There was an instant of dead silence. Then Tristan asked again, “What is a jet-tay, Miss Smith?”
“Show him, Amanda.”
“I beg your pardon?” Amanda looked at her friend as if she had lost her mind.
“Amanda has one of the longest jetés in the nonballet world,” Rhonda said. She turned to Amanda. “Show him.”
“I can’t jeté in my nightie.”
“Then go put on your damn leotard. It’ll be quicker than trying to explain.”
“Oh, for…” Amanda got up and stomped to her room.
Tristan thought he heard her mumble something about this being ridiculous, but he couldn’t be sure. More quickly than he would have thought possible, she was back, her long legs bare, wearing only an old threadbare leotard, a pair of socks that sagged around her ankles, and a pair of scuffed black kid ballet slippers.
“Ready?” she asked.
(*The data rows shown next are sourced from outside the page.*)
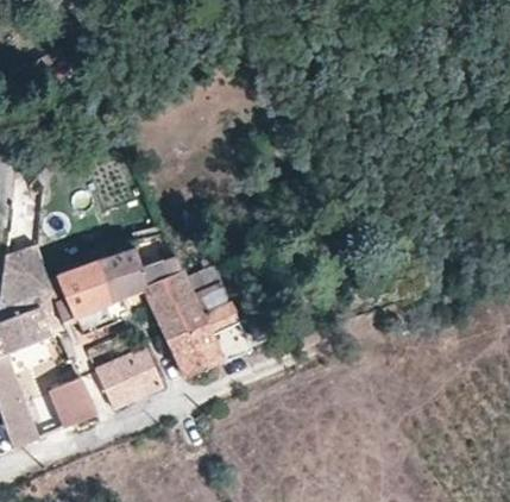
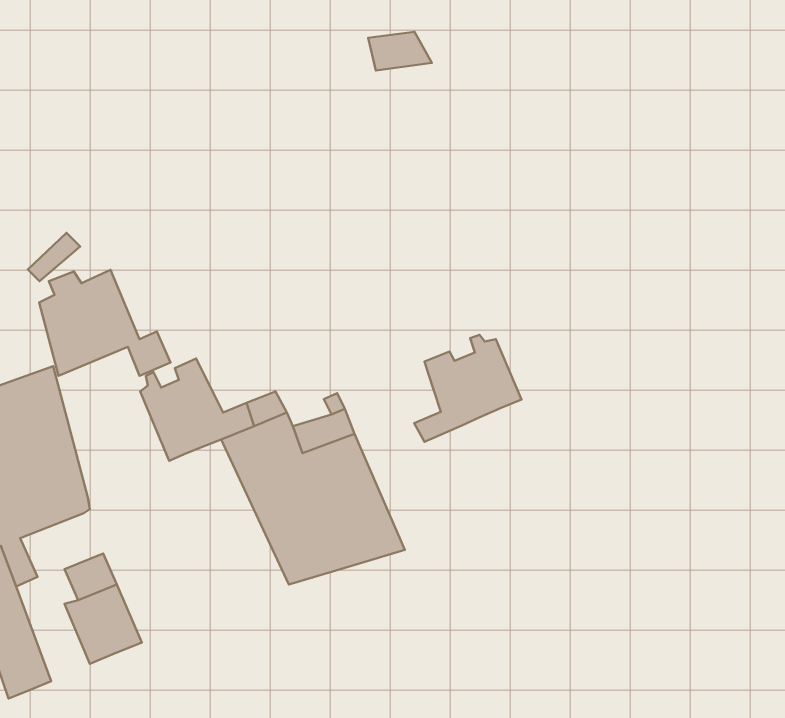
building: none -> [414,335,521,442]
building: [49,259,130,325] -> [39,270,171,376]
building: [94,350,162,406] -> none

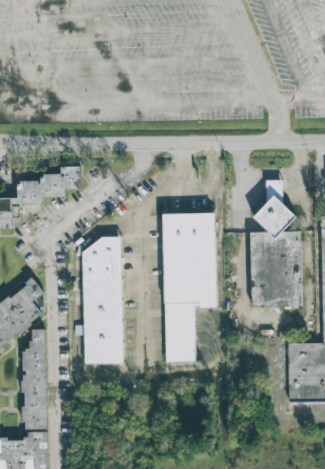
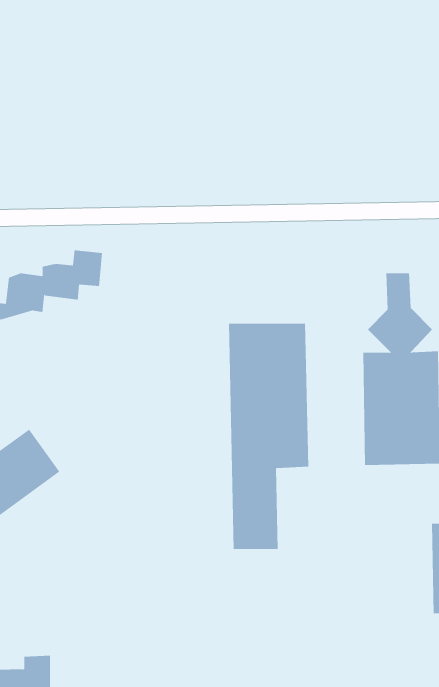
building: [82,236,122,364] -> none
building: [21,329,46,429] -> none

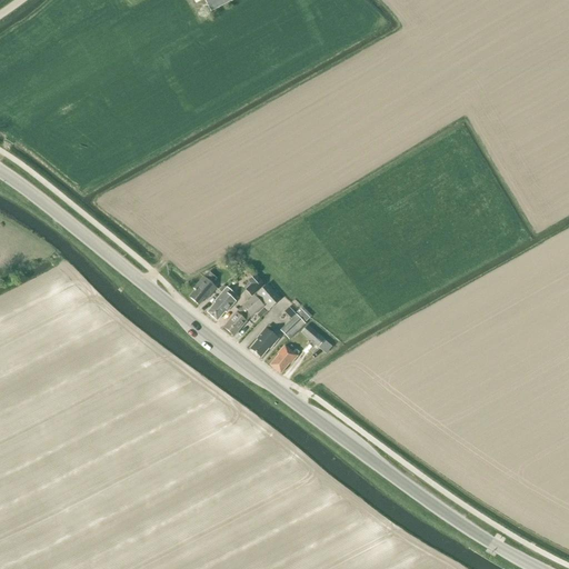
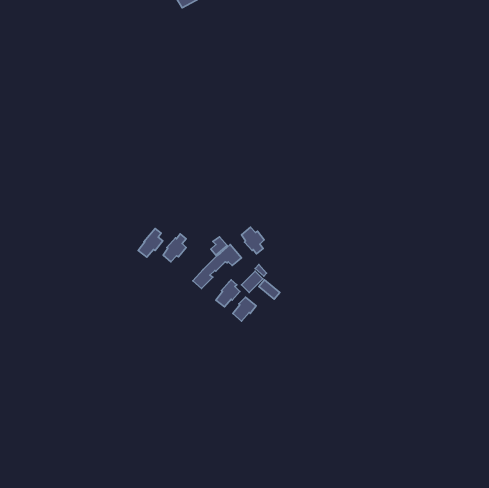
building: none -> [242,227,264,254]
building: [208,286,237,319] -> [138,228,163,257]

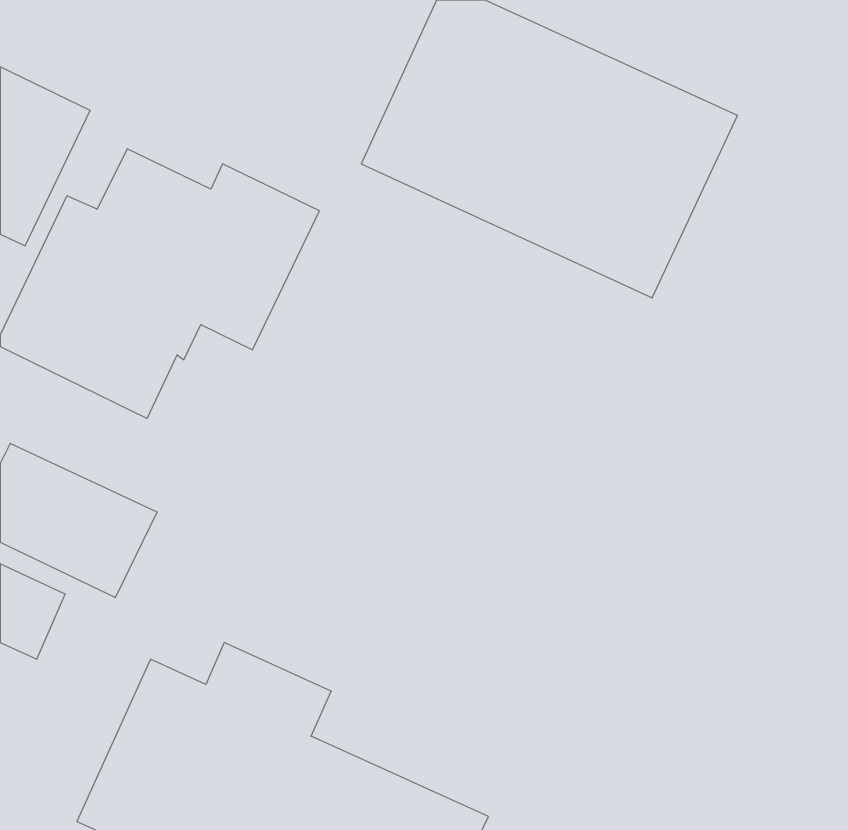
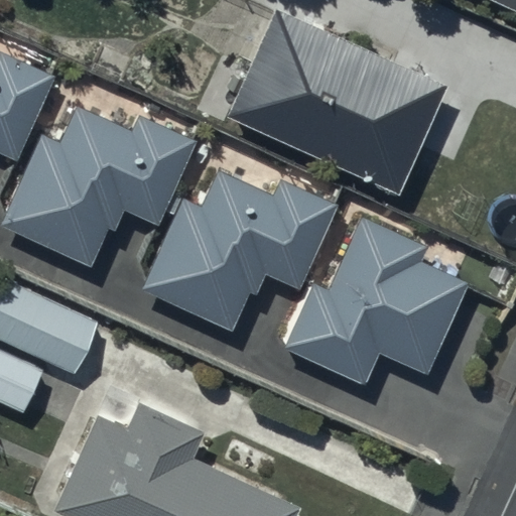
building: none -> [138,169,339,332]
building: none -> [283,216,468,384]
When the men nodded, she indicated the path that Rhonda had hastily cleared up the middle of the room and said coolly, “Would you mind sitting down? I’ll need the room.”
They sat.
Amanda ran lightly for several steps and then launched herself into the air. She soared effortlessly, right leg extended in front of her, left leg extended behind her, like an elevated split, both legs in a perfect horizontal line three feet above the floor. She landed lightly on the ball of her forward foot nearly eight feet from where she had leapt into the air.
“You see?” Rhonda asked, but Tristan had a difficult time seeing anything but the long, bare expanse of Amanda’s legs as she walked out of the room without a backward glance. He had to force his eyes away. Bloody hell. It was this very thing he needed to guard against—these lapses of professionalism. Grimly, he turned to Rhonda.